Supervolcano eruption on Pluto hints at hidden ocean beneath the surface

From the abstract in the paper cited, "They are further compatible with an interpretation as a resurgent caldera formed during a past era of active cryovolcanic period that appears to be significantly more recent than the overall age of the planet's surface, possibly in the last several million years. In view of the size of the caldera and the large scale of the surrounding distribution of water ice, we propose that Kiladze is a "supervolcano" in which one or more explosive events has scattered more than ~1000 km^3 of icy cryomagma erupted from the interior onto the surface."
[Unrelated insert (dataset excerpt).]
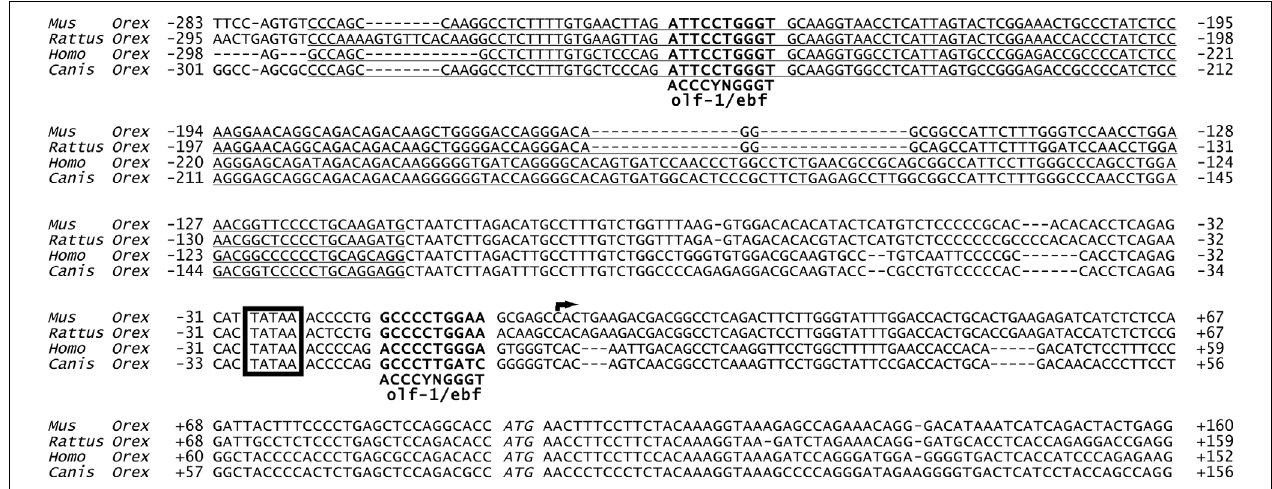
olfactory epithelium. One of these olf-1-like elements overlaps with one of the regions (OE1, underlined) that appear to restrict prepro-orexin expression in the lateral hypothalamus.The second olf-1-like element lies at position-7 from the putative transcription start site (arrow indicating direction of transcription). A conservedTATA box can also be identified at position-24 in all these genes. Translation start site (ATG) is indicated in italics.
Another interesting observation of young age in the solar system like Uranus rings, Saturn rings, issues with Jupiter ring system age(s), etc. The report states. "Scientists don't fully understand how cryovolcanic activity works on Pluto. The world is so small that it would have lost all heat from its formation long ago. One possibility is the dwarf planet contained radioactive elements in its core which released heat while decaying, although previous research suggested there just may not be enough of these elements to power-up Pluto. Whatever the heat source might be, however, something appears to be keeping Pluto's subsurface ocean from freezing. "As the planet cooled, it is plausible that pockets of liquid water were left behind, and perhaps our eruptions of water onto the surface tap into those pockets," Cruikshank said. But, the researcher added: "We don't know."

My note. Put the best foot forward and hope for a long age solution here it seems vs. the young age indicators that could be interpreted as problems with the solar system age used today (some 4.56 or 4.6 Gyr).